━━━ Data to examine ━━━

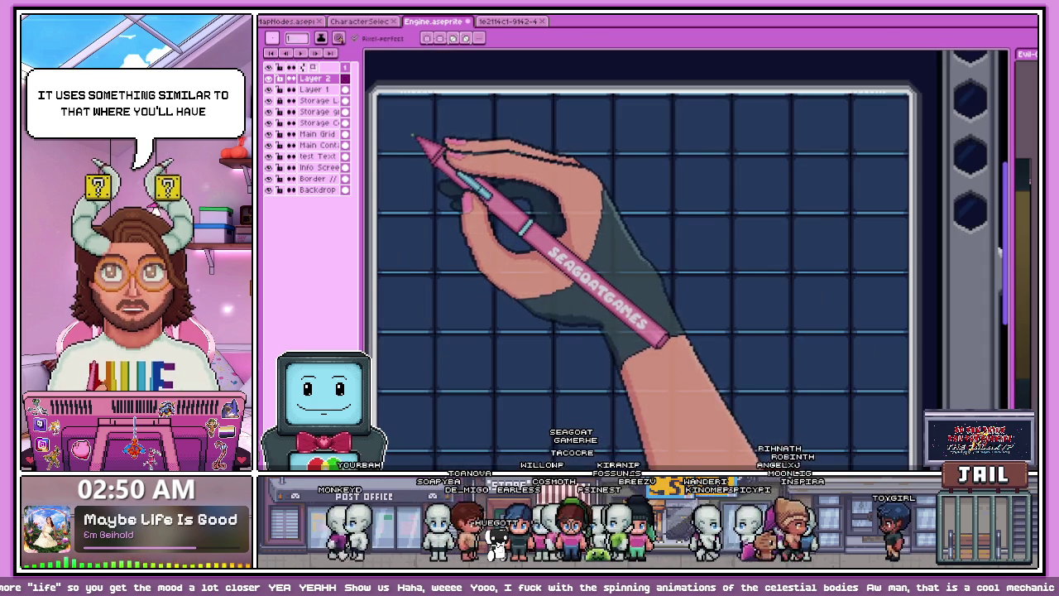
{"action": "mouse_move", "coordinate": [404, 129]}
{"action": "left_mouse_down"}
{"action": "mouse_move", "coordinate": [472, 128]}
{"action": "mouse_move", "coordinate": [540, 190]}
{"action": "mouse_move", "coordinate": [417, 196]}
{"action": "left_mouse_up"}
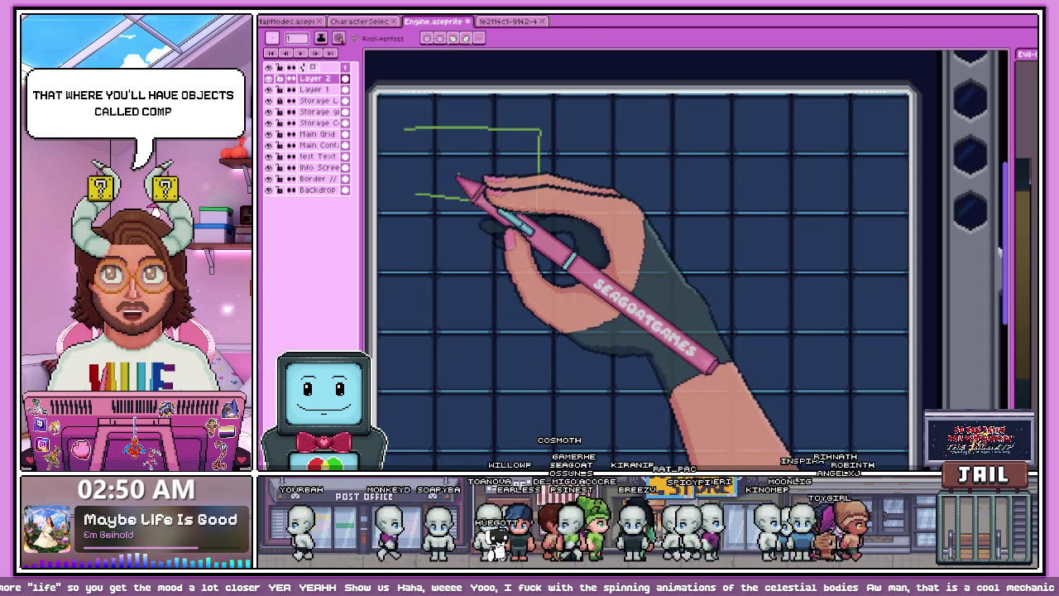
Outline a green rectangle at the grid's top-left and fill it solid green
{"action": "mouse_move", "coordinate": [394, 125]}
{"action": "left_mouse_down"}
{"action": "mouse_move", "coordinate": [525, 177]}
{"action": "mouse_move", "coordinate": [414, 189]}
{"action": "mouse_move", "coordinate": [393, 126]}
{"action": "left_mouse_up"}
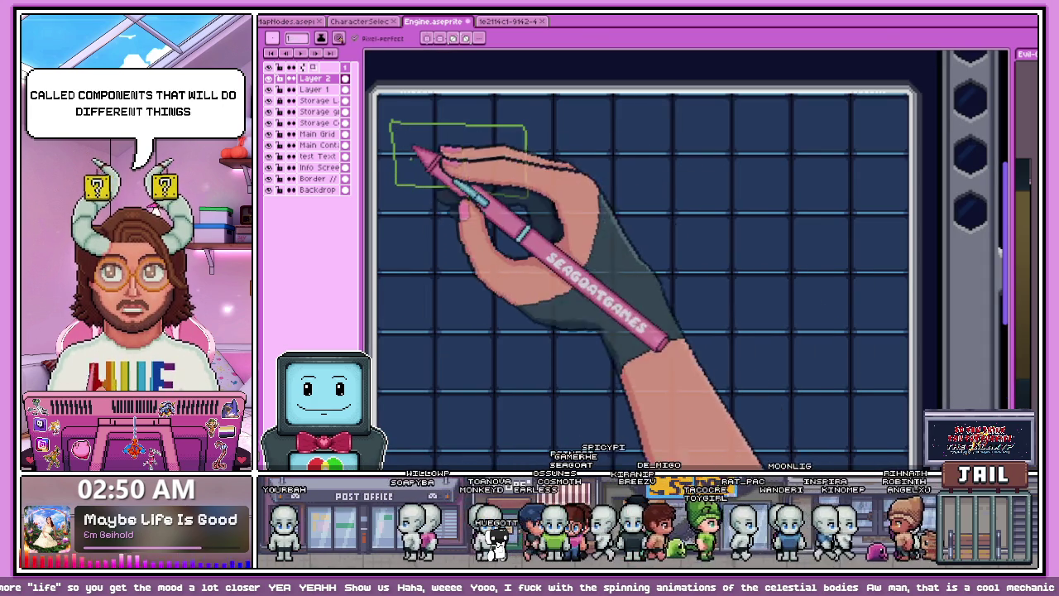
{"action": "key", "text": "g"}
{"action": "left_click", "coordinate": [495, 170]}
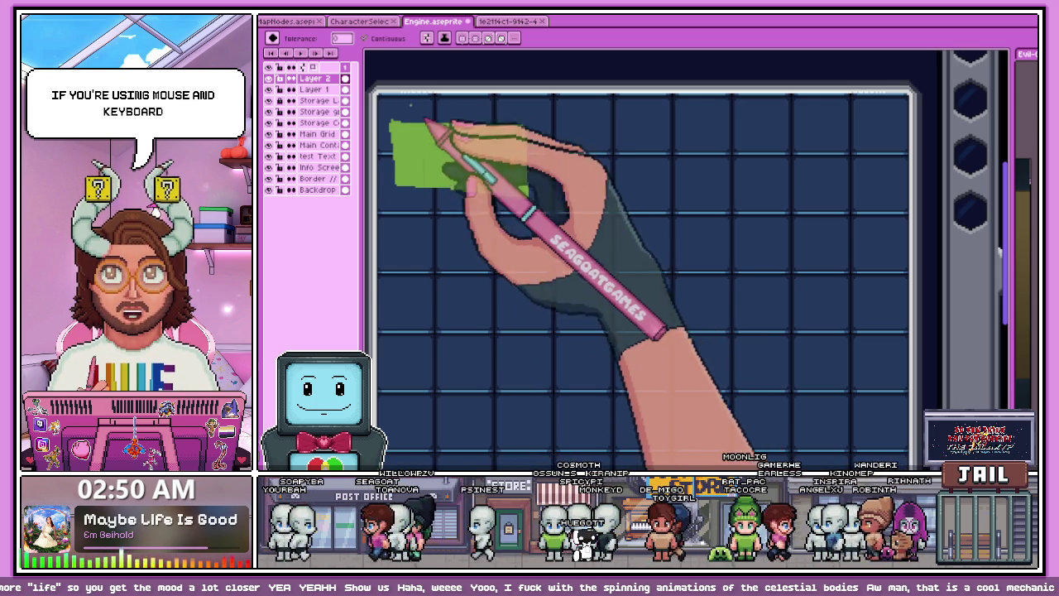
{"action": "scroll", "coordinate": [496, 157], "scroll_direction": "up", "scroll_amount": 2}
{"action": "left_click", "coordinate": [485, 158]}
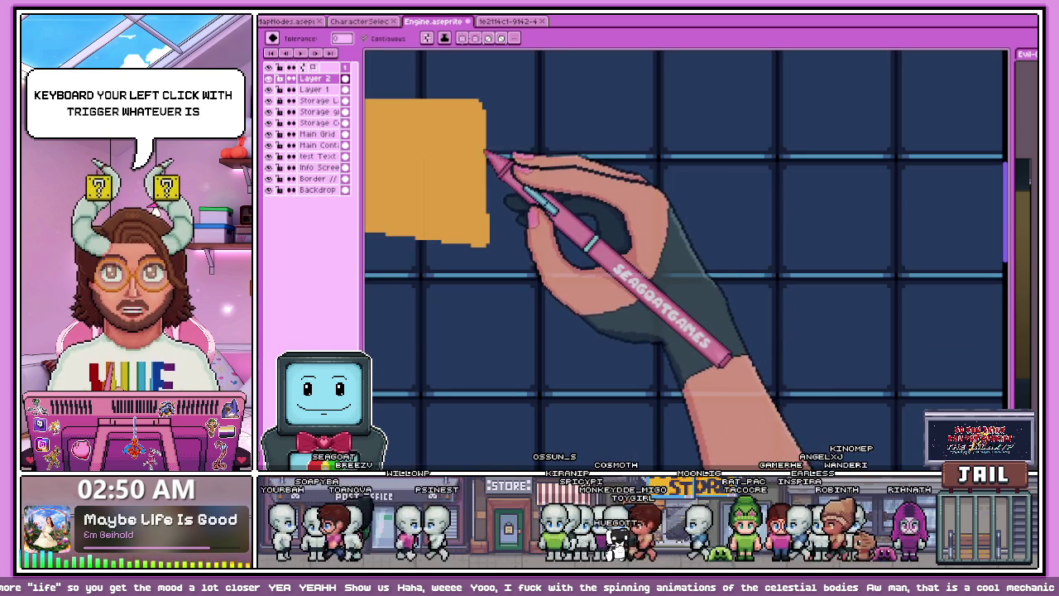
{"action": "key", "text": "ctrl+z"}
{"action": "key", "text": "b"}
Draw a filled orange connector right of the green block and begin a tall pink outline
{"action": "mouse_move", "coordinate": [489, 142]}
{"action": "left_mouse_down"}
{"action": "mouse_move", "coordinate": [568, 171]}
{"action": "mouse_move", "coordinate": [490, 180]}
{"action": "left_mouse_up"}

━━━

**Assignment**
A single figure answers this: how many lines of the material hold "green".

**Answer to the exercise**
2